_DIRECTIONS_
Collect every line of the records below that contains the word "rasterizadas".

_TASK DATA_
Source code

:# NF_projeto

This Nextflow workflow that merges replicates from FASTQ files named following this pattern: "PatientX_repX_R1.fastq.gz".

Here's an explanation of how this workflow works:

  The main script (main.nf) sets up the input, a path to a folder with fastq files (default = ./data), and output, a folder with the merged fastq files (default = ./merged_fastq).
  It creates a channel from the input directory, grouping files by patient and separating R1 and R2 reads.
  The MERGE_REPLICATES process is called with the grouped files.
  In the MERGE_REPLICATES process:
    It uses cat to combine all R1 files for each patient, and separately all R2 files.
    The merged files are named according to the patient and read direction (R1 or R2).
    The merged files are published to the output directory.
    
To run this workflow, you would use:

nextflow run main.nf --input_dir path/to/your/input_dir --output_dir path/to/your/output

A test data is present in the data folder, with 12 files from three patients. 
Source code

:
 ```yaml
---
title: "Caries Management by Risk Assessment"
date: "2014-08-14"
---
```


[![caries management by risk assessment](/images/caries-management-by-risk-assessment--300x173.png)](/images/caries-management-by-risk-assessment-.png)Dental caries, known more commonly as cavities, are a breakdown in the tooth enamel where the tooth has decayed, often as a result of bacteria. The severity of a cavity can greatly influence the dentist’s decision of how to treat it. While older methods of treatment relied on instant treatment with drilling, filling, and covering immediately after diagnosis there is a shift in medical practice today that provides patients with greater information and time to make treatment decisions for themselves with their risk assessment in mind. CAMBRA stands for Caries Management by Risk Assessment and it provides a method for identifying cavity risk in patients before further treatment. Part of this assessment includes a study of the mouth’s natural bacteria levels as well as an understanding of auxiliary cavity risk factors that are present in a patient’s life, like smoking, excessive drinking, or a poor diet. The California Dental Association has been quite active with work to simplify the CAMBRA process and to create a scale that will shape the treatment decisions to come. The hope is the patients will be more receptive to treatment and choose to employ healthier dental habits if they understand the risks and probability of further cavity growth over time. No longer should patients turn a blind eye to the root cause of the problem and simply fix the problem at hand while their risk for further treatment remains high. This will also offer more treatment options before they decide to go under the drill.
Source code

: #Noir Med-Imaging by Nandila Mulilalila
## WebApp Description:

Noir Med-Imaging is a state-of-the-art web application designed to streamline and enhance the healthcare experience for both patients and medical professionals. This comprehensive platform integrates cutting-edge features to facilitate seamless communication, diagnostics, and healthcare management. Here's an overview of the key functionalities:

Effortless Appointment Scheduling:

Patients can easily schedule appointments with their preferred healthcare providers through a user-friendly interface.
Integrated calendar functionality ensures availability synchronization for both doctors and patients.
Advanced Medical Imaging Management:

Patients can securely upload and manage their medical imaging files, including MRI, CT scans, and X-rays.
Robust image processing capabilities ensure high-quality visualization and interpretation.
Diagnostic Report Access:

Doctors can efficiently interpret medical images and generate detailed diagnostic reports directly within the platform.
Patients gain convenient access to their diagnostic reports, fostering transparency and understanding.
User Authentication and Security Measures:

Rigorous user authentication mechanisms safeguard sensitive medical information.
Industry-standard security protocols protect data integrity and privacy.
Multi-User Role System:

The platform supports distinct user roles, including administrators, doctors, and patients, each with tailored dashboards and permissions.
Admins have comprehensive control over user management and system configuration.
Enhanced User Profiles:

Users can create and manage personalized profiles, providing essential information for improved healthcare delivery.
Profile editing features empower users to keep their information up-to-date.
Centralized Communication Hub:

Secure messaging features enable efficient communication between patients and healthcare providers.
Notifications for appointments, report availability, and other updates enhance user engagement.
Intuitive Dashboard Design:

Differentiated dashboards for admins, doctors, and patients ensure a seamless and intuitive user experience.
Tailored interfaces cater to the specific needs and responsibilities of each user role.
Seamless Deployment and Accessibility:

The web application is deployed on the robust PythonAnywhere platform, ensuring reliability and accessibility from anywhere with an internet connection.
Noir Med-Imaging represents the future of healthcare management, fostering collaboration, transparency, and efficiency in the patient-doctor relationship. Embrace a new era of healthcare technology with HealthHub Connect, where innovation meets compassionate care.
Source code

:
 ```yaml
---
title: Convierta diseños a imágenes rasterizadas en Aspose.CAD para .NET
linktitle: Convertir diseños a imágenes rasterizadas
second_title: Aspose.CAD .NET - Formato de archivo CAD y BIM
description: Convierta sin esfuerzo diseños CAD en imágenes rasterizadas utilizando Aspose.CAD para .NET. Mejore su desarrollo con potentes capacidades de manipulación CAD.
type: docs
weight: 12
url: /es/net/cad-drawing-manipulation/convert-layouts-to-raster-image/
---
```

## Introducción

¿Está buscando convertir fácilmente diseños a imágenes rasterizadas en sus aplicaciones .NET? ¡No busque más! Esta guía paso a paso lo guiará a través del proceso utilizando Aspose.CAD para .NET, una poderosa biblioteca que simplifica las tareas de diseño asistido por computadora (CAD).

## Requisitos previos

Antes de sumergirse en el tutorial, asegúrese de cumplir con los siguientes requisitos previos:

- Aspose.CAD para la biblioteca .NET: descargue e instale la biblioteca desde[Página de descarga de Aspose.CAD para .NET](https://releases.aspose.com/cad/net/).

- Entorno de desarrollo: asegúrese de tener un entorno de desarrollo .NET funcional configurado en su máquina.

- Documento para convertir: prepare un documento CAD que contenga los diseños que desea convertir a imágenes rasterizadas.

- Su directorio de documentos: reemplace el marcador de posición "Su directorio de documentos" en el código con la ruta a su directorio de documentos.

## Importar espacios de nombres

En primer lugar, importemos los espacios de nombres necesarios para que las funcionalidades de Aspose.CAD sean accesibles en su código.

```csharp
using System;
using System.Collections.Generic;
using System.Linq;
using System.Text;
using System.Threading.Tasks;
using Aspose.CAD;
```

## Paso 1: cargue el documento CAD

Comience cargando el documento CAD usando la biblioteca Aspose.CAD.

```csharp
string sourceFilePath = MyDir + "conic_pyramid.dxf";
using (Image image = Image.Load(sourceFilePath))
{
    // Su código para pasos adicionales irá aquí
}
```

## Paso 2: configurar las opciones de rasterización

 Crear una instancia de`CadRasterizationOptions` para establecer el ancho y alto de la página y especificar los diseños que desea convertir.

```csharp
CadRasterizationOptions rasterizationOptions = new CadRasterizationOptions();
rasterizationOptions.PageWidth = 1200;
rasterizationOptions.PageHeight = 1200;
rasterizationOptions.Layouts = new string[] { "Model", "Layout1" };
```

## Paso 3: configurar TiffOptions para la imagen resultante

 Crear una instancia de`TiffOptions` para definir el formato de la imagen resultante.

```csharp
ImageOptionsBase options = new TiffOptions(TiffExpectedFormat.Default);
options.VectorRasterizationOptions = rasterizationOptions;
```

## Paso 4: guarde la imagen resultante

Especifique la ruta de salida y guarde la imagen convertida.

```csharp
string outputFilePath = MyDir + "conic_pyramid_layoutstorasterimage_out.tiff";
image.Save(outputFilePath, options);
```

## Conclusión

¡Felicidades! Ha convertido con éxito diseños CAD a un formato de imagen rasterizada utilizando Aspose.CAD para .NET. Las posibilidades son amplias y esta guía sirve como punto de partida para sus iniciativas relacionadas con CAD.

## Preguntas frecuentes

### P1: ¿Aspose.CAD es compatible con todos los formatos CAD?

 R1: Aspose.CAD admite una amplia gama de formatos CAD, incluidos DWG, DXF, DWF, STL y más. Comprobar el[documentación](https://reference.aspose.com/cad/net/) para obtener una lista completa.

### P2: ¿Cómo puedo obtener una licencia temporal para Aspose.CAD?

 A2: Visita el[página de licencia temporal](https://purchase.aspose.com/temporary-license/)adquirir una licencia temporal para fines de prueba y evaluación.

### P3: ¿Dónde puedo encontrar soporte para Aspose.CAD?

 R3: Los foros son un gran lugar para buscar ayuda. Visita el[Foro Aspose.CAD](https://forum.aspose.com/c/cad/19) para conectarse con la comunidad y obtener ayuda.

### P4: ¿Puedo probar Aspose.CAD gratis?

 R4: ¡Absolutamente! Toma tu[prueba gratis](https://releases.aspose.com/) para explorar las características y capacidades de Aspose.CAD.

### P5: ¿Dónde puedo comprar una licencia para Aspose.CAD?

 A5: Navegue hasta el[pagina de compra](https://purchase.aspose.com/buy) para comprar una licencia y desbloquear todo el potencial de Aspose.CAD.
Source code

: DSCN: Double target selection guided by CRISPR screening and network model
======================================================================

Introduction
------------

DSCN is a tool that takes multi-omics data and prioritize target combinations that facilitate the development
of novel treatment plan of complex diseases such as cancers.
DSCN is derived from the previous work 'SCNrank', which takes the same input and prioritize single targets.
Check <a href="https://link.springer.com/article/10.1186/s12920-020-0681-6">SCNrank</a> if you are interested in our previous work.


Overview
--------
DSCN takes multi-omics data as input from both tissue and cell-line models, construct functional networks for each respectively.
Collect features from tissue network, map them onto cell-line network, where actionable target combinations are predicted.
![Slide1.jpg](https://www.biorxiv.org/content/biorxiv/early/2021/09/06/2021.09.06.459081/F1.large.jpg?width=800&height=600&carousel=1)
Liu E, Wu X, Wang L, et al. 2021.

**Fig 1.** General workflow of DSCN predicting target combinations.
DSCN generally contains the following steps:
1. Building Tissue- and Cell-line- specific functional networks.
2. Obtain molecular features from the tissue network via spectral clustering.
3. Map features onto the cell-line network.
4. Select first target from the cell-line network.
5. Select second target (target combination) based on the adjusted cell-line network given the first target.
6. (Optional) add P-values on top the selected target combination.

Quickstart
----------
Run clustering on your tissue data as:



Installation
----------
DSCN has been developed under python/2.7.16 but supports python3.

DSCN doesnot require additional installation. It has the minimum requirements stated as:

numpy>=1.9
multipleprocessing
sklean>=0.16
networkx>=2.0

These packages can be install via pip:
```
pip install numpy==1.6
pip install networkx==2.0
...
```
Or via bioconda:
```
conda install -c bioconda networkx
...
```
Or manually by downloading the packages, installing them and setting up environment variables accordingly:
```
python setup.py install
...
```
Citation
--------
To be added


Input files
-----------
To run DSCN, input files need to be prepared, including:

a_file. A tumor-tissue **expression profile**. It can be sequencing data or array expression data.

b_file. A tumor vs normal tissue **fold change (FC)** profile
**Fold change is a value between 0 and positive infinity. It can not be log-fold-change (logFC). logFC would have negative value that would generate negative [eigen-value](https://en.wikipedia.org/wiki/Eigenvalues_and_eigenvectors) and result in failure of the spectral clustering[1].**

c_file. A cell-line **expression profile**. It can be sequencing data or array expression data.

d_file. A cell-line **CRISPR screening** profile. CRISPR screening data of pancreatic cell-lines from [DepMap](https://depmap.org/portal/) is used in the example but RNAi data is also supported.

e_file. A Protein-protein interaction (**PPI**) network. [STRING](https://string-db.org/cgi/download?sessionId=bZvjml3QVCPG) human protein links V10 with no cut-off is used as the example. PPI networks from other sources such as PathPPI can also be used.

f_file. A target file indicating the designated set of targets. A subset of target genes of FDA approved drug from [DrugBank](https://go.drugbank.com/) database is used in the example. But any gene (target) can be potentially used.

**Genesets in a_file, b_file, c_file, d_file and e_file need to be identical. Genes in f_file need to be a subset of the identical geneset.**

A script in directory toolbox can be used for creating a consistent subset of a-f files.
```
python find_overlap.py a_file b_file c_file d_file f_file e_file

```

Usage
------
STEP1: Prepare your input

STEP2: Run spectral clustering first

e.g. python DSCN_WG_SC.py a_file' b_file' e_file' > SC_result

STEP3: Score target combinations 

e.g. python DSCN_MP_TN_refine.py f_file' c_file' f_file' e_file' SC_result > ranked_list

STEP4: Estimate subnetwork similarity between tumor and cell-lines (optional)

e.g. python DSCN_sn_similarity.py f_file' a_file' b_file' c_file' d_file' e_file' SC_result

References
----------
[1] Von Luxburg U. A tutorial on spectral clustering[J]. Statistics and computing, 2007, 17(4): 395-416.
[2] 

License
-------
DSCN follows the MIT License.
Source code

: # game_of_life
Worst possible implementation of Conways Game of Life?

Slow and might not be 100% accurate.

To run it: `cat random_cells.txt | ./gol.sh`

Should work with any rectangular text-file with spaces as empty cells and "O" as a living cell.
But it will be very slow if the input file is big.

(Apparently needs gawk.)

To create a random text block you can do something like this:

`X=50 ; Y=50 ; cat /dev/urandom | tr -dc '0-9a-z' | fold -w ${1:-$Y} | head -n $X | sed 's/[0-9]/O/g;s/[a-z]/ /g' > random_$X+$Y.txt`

_SOLUTION FOR THIS PROBLEM_
title: Convierta diseños a imágenes rasterizadas en Aspose.CAD para .NET
linktitle: Convertir diseños a imágenes rasterizadas
description: Convierta sin esfuerzo diseños CAD en imágenes rasterizadas utilizando Aspose.CAD para .NET. Mejore su desarrollo con potentes capacidades de manipulación CAD.
¿Está buscando convertir fácilmente diseños a imágenes rasterizadas en sus aplicaciones .NET? ¡No busque más! Esta guía paso a paso lo guiará a través del proceso utilizando Aspose.CAD para .NET, una poderosa biblioteca que simplifica las tareas de diseño asistido por computadora (CAD).
- Documento para convertir: prepare un documento CAD que contenga los diseños que desea convertir a imágenes rasterizadas.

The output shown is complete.